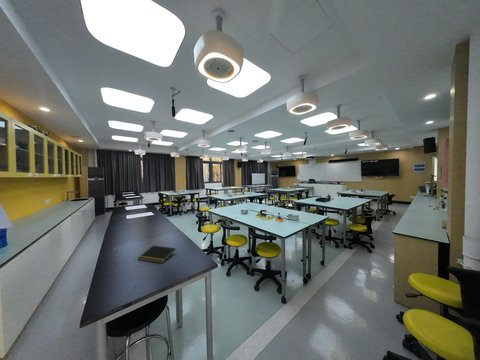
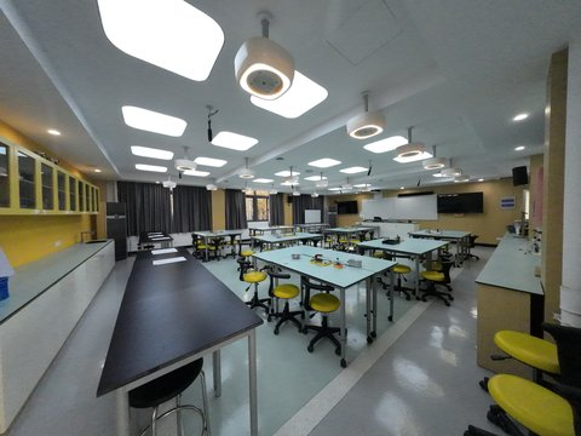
- notepad [137,245,177,264]
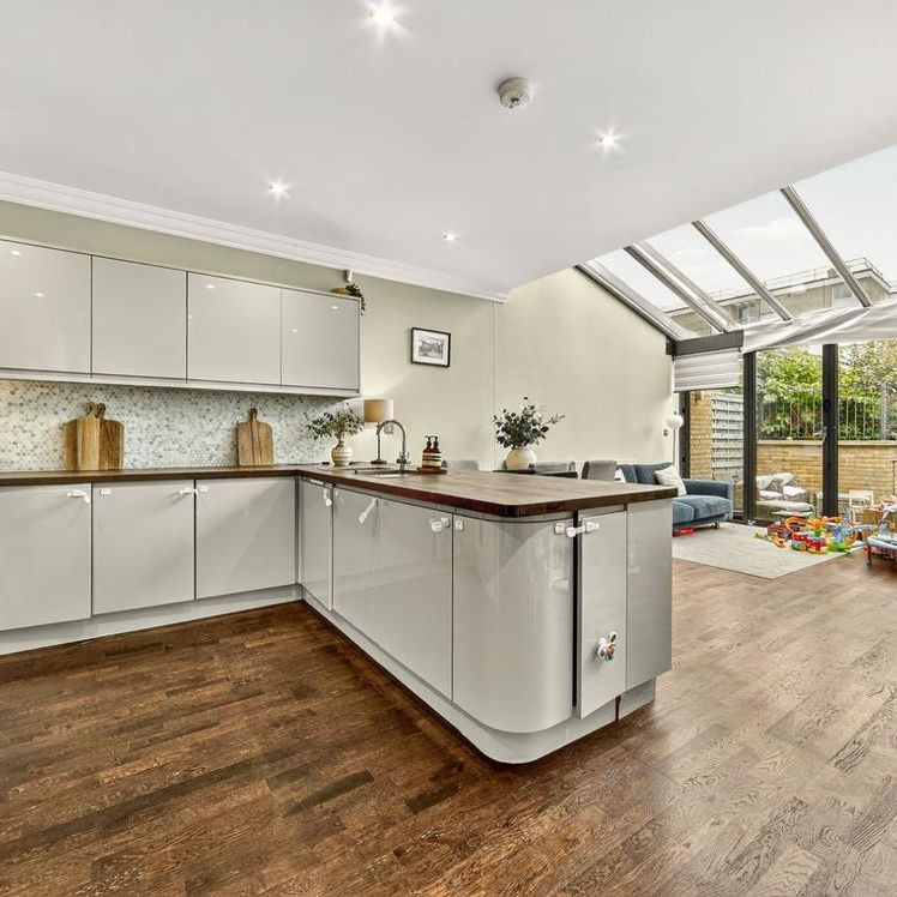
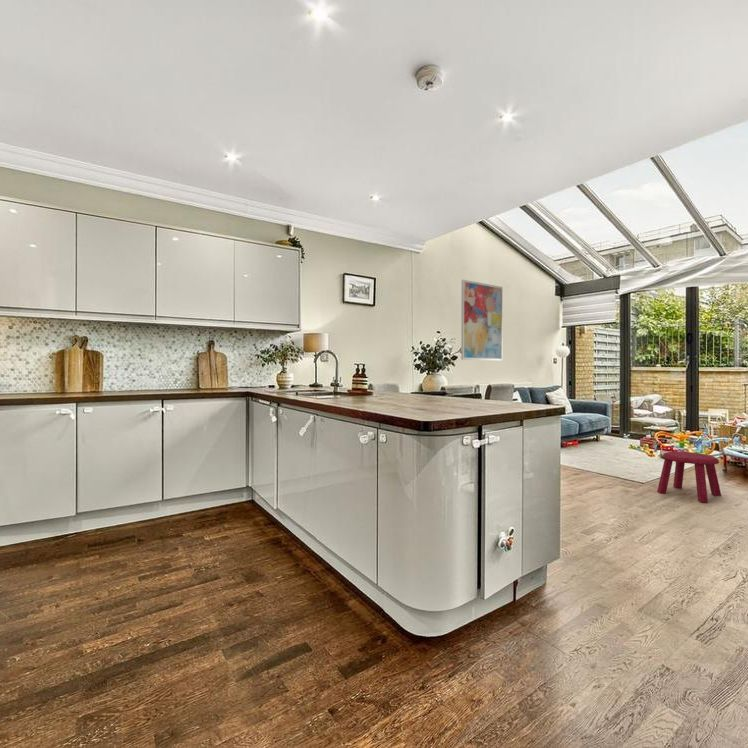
+ stool [656,451,722,504]
+ wall art [460,279,504,362]
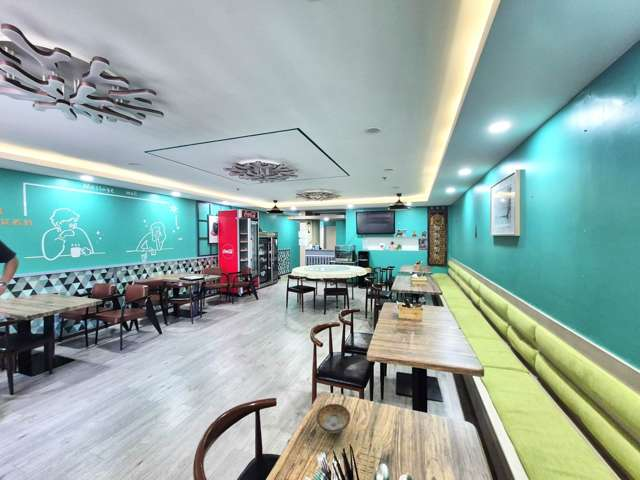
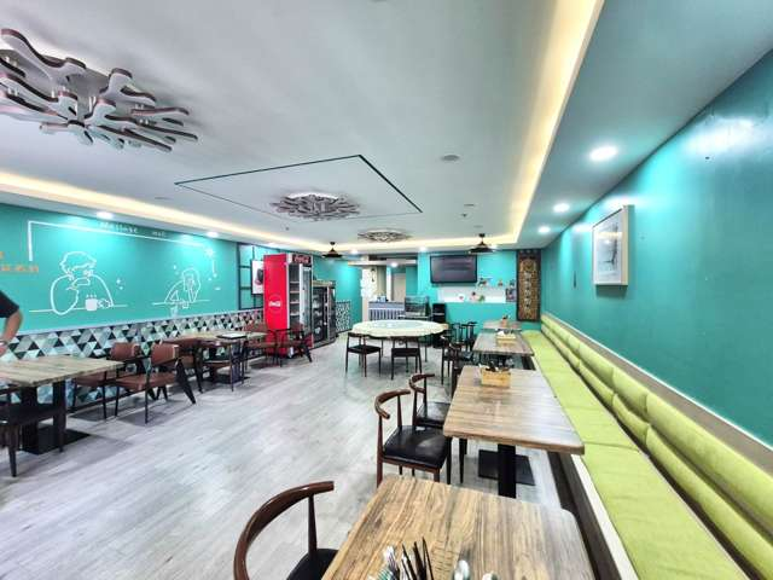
- bowl [316,403,351,434]
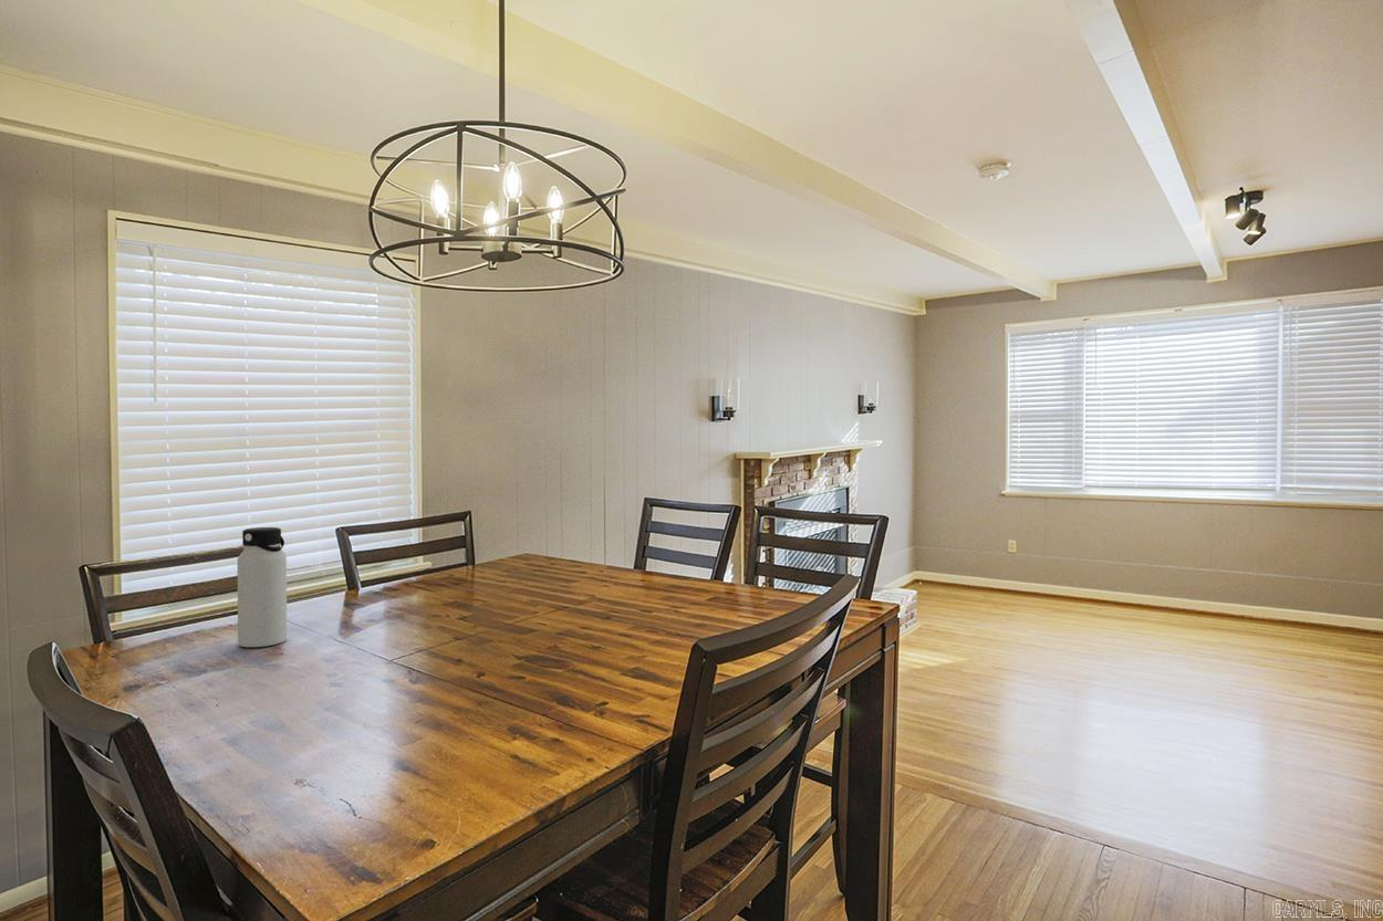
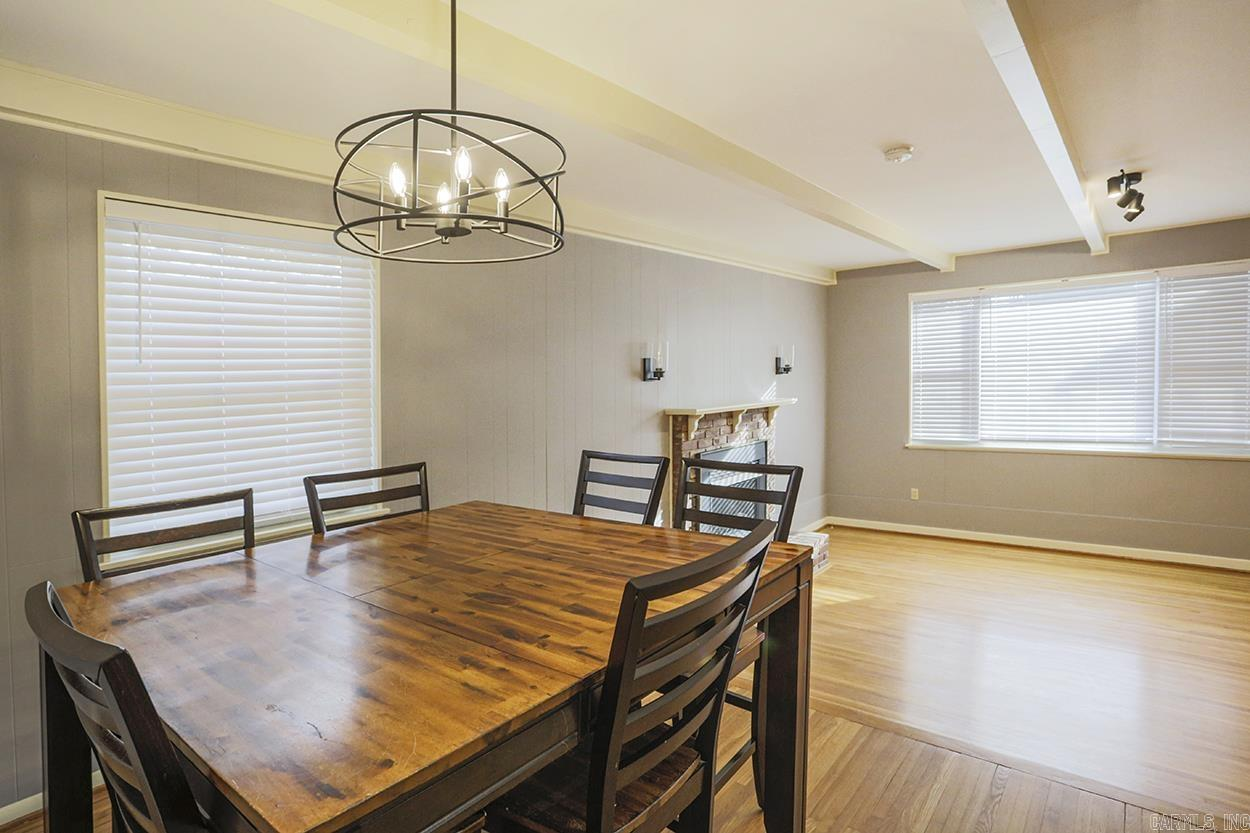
- water bottle [237,526,288,648]
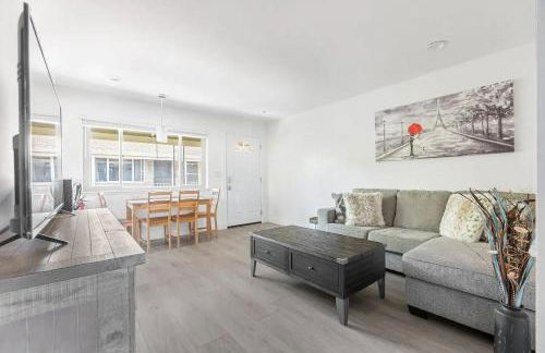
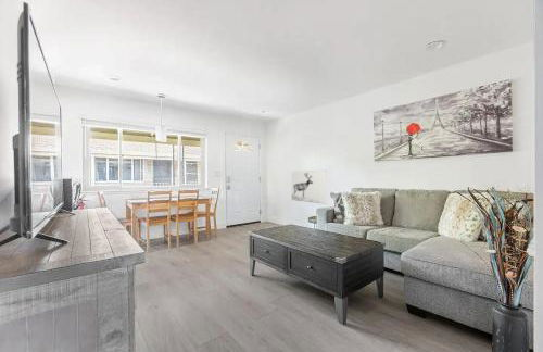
+ wall art [290,169,328,205]
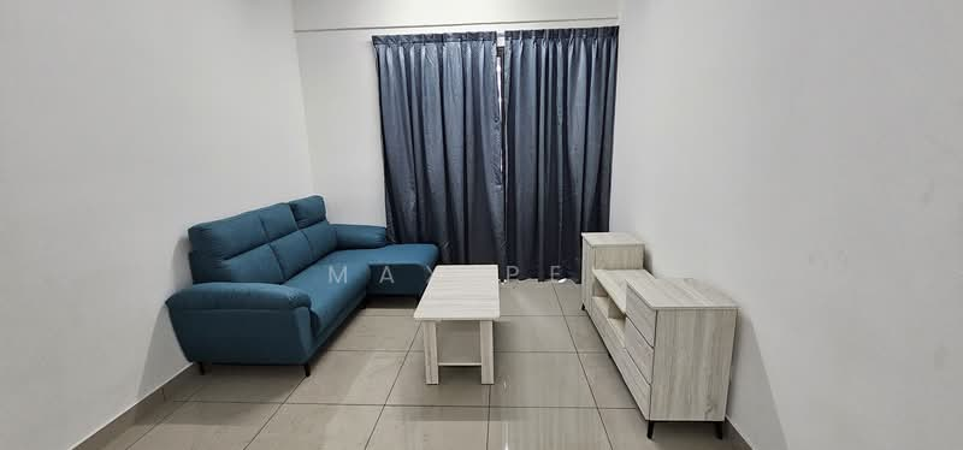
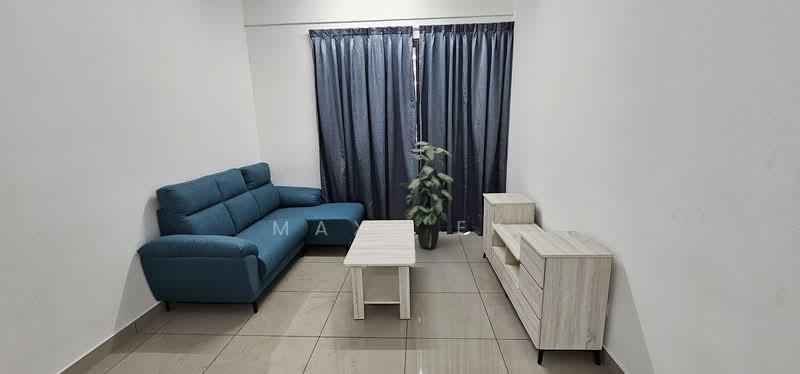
+ indoor plant [399,141,454,250]
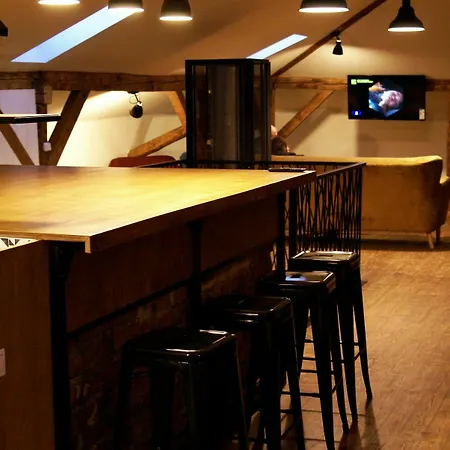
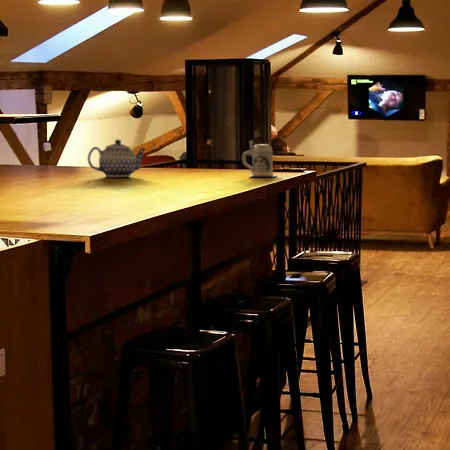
+ beer mug [241,139,278,177]
+ teapot [87,138,148,178]
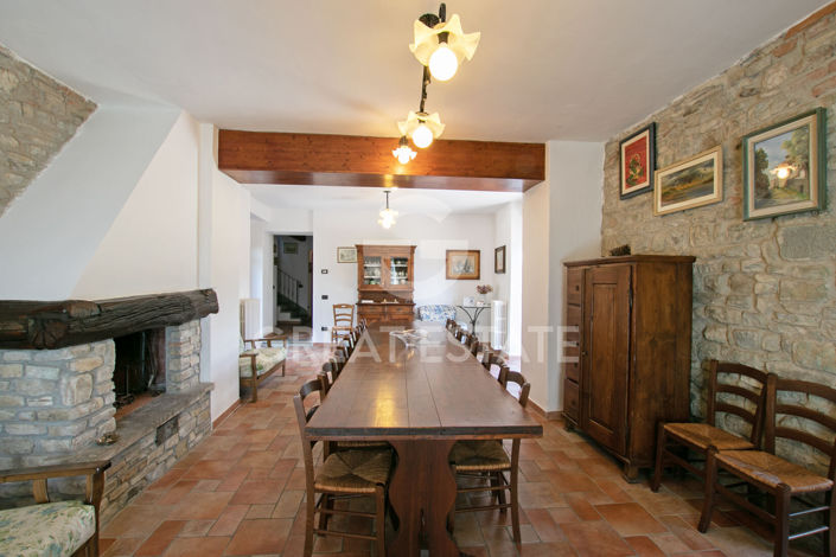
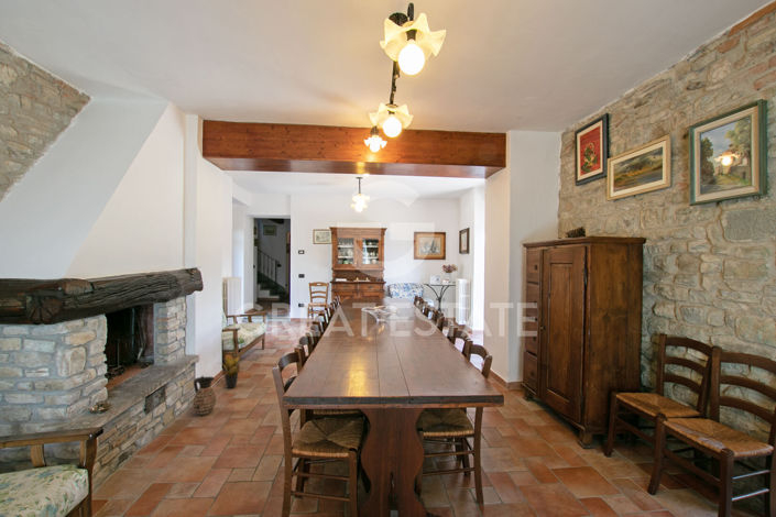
+ ceramic jug [192,375,217,416]
+ potted plant [219,353,243,389]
##############################
What you have to do -> Using the records, work out how many lines include "plant", and reply with that number alone.

Response to the task -> 2